Do I keep every one?
Usually. As a long-time over-achiever, I usually surpass some. Others help me satisfy my innate curiosity (courses on fine chocolate-making, for instance).
Some resolutions just fade because they lose their importance or urgency after Jan. 1. Some get eased/dropped because I get lazy.
Others set patterns for life.
Take exercise, one of the most common — and evidently, easily dissolved — new year’s resolutions in our culture.
I ran for years, adding daily swimming and then three-four-five-six-days-a-week gym sessions when I took a desk job for the first time in my career. All that exercise helped offset long work hours for years and kept me super-thin.
Then I became disabled and I could no longer run.
I began walking every day to (a) ease the tedium of physiotherapy; (b) boost my often gloomy, post-disability mood; (c) explore, at home, and while traveling in other countries; and (d) lower pain.
The latter might seem contradictory, but I learned the hard way that exercise improves my mobility and reduces my pain.
Exercise trumps drugs
After two years of surgeries, physio and rehabilitation (including a year of using a wheelchair-walker-cane), specialists convinced me that medication was the best way to curb excruciating pain. One was so adamant about drugs, my family nicknamed him Dr. Pain.

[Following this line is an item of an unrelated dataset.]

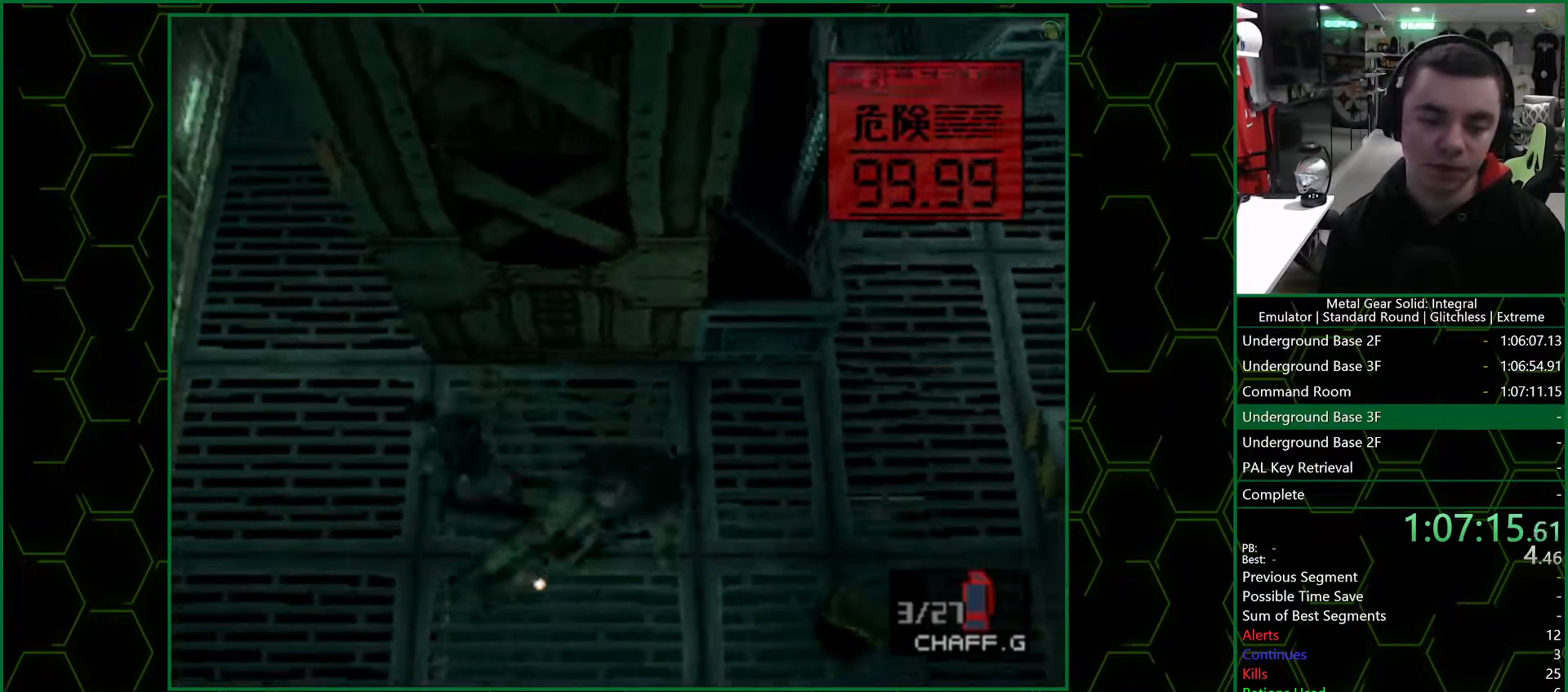
{"buttons": ["DPAD_UP"], "left_stick": "center", "right_stick": "center", "events": [[100, "left_stick", "up"], [433, "DPAD_UP", "down"], [467, "left_stick", "center"]]}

I balanced meds with exercise through five years of university (fellowships, grad school) until I met a brilliant grad student who convinced me that I was ruining my liver and long-term wellness with the two anti-seizure drugs I was taking daily.
So, after graduation, my doctor and specialists (I still had a team) agreed to wean me off the drugs to see if I could deal with pain.
I still can. It’s been almost four years, and I’ve only had a few Tylenol.
Embracing disability, embracing life
I’ve learned good pain management techniques; I’m acutely aware of personal pain triggers; I’ve changed my lifestyle to accept and accommodate disability and chronic pain.
Exercise is the best antidote to pain, both physical and mental, for me. (As a rehabilitation counselor, I caution everyone to consult their doctors before starting or ending any medication. Consult widely if you’re considering pharmaceuticals, for any reason, please!)
I try to walk at least one hour each day to maintain mobility and an upbeat mood (which I like to think is my most natural state).
It’s simple: If I don’t move enough, my mobility decreases. When that happens, I have more pain, more spasms, and other uncontrollable muscle movements that can be funny for others to watch, but not so much fun when I’m experiencing them.
Exercise helps my muscles behave.
So, my new year’s resolutions for the past 10 years have focused, selfishly, on my body.
This year, I made my wellness resolutions more simple than in the past: Exercise more, eat less.
By happenstance, our Southern Oregon Valley has been blessed with brilliant sunshine since the start of the new year.
Daily walks with my husband and our cameras have been longer than usual because we’re between work assignments (we’re photojournalists-for-hire). We’re putting this free time to good use by exercising more and exploring our neighborhood.
Walking is often the best couple time we enjoy, anywhere we travel.
Mini-progress report: 5 miles (day 1), 3 miles (day 2); 4 miles (day 3). Actually, 5 miles for Hadi, 4 for me. (He did an extra mile for an errand; we try to avoid using the car.)
Every walk this week has been wondrous. We’ve seen all kinds of birds; stopped walking just to enjoy their spring-like songs; and peered inside an empty nest.
We’ve watched hummingbirds (in winter!) and mourning doves, tiny bushtits and juncos, and yesterday, we were startled by two, red-tailed hawks.
Even the urban wild is wondrous: One huge hawk lifted into the air so close to us, we saw the sun shining through his tail feathers when he flew overhead.
Best bonus of all this walking-for-couples?
We’re still talking, with great delight, about the size of that hawk (wingspan of at least three feet) and the soft, rust colors of his tail in the sunlight as he soared over us.